I turned this 'inside-out' by creating a vector x where the ith element is the value after each iteration of the algorithm. The result is relatively intelligible as
f1 <- function(L) {
x <- seq_len(L)
count <- integer(L)
while (any(i <- x > 1)) {
count[i] <- count[i] + 1L
x <- ifelse(round(x/2) == x/2, x / 2, 3 * x + 1) * i
}
count
}
This can be optimized to (a) track only those values still in play (via idx) and (b) avoid unnecessary operations, e.g., ifelse evaluates both arguments for all values of x, x/2 evaluated twice.
f2 <- function(L) {
idx <- x <- seq_len(L)
count <- integer(L)
while (length(x)) {
ix <- x > 1
x <- x[ix]
idx <- idx[ix]
count[idx] <- count[idx] + 1L
i <- as.logical(x %% 2)
x[i] <- 3 * x[i] + 1
i <- !i
x[i] <- x[i] / 2
}
count
}
with f0 the original function, I have
> L <- 10000
> system.time(ans0 <- f0(L))
user system elapsed
7.785 0.000 7.812
> system.time(ans1 <- f1(L))
user system elapsed
1.738 0.000 1.741
> identical(ans0, ans1)
[1] TRUE
> system.time(ans2 <- f2(L))
user system elapsed
0.301 0.000 0.301
> identical(ans1, ans2)
[1] TRUE
A tweak is to update odd values to 3 * x[i] + 1 and then do the division by two unconditionally
x[i] <- 3 * x[i] + 1
count[idx[i]] <- count[idx[i]] + 1L
x <- x / 2
count[idx] <- count[idx] + 1
With this as f3 (not sure why f2 is slower this morning!) I get
> system.time(ans2 <- f2(L))
user system elapsed
0.36 0.00 0.36
> system.time(ans3 <- f3(L))
user system elapsed
0.201 0.003 0.206
> identical(ans2, ans3)
[1] TRUE
It seems like larger steps can be taken at the divide-by-two stage, e.g., 8 is 2^3 so we could take 3 steps (add 3 to count) and be finished, 20 is 2^2 * 5 so we could take two steps and enter the next iteration at 5. Implementations?

Because you need to iterate on values of x you can't really vectorize this.
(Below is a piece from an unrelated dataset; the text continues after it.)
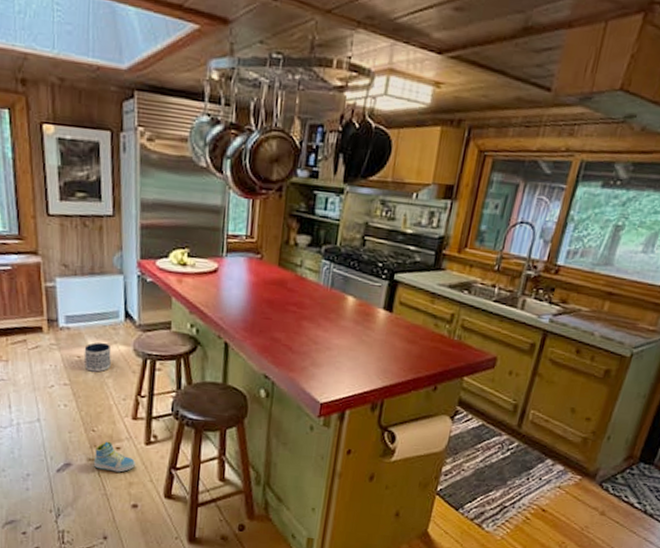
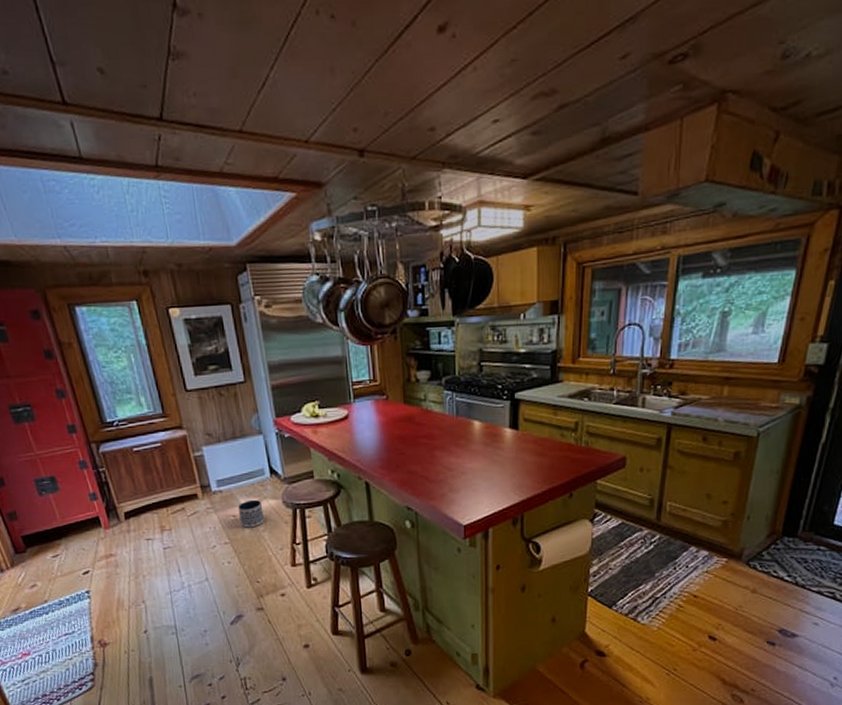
sneaker: present [93,441,135,473] -> none [262,590,301,617]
At some point, R has to work on each value of x separately and in turn. You might be able to run the computations on separate CPU cores to speed things up, perhaps using foreach in the package of the same name.
Otherwise, (and this is just hiding the loop from you), wrap the main body of your loop as a function, e.g.:
wonderous <- function(n) {
count <- 0
while(n > 1) {
if(isTRUE(all.equal(n %% 2, 0))) {
n <- n / 2
} else {
n <- (3*n) + 1
}
count <- count + 1
}
return(count)
}
and then you can use sapply() to run the function on a set of numbers:
> sapply(1:50, wonderous)
[1] 0 1 7 2 5 8 16 3 19 6 14 9 9 17 17
[16] 4 12 20 20 7 7 15 15 10 23 10 111 18 18 18
[31] 106 5 26 13 13 21 21 21 34 8 109 8 29 16 16
[46] 16 104 11 24 24
Or you can use Vectorize to return a vectorized version of wonderous which is itself a function that hides even more of this from you:
> wonderousV <- Vectorize(wonderous)
> wonderousV(1:50)
[1] 0 1 7 2 5 8 16 3 19 6 14 9 9 17 17
[16] 4 12 20 20 7 7 15 15 10 23 10 111 18 18 18
[31] 106 5 26 13 13 21 21 21 34 8 109 8 29 16 16
[46] 16 104 11 24 24
I think that is about as far as you can get with standard R tools at the moment.#Martin Morgan shows you can do a lot better than this with an ingenious take on solving the problem that does used R's vectorised abilities.

A different approach recognizes that one frequently revisits low numbers, so why not remember them and save the re-calculation cost?
memo_f <- function() {
e <- new.env(parent=emptyenv())
e[["1"]] <- 0L
f <- function(x) {
k <- as.character(x)
if (!exists(k, envir=e))
e[[k]] <- 1L + if (x %% 2) f(3L * x + 1L) else f(x / 2L)
e[[k]]
}
f
}
which gives
> L <- 100
> vals <- seq_len(L)
> system.time({ f <- memo_f(); memo1 <- sapply(vals, f) })
user system elapsed
0.018 0.000 0.019
> system.time(won <- sapply(vals, wonderous))
user system elapsed
0.921 0.005 0.930
> all.equal(memo1, won) ## integer vs. numeric
[1] TRUE
This might not parallelize well, but then maybe that's not necessary with the 50x speedup? Also the recursion might get too deep, but the recursion could be written as a loop (which is probably faster, anyway).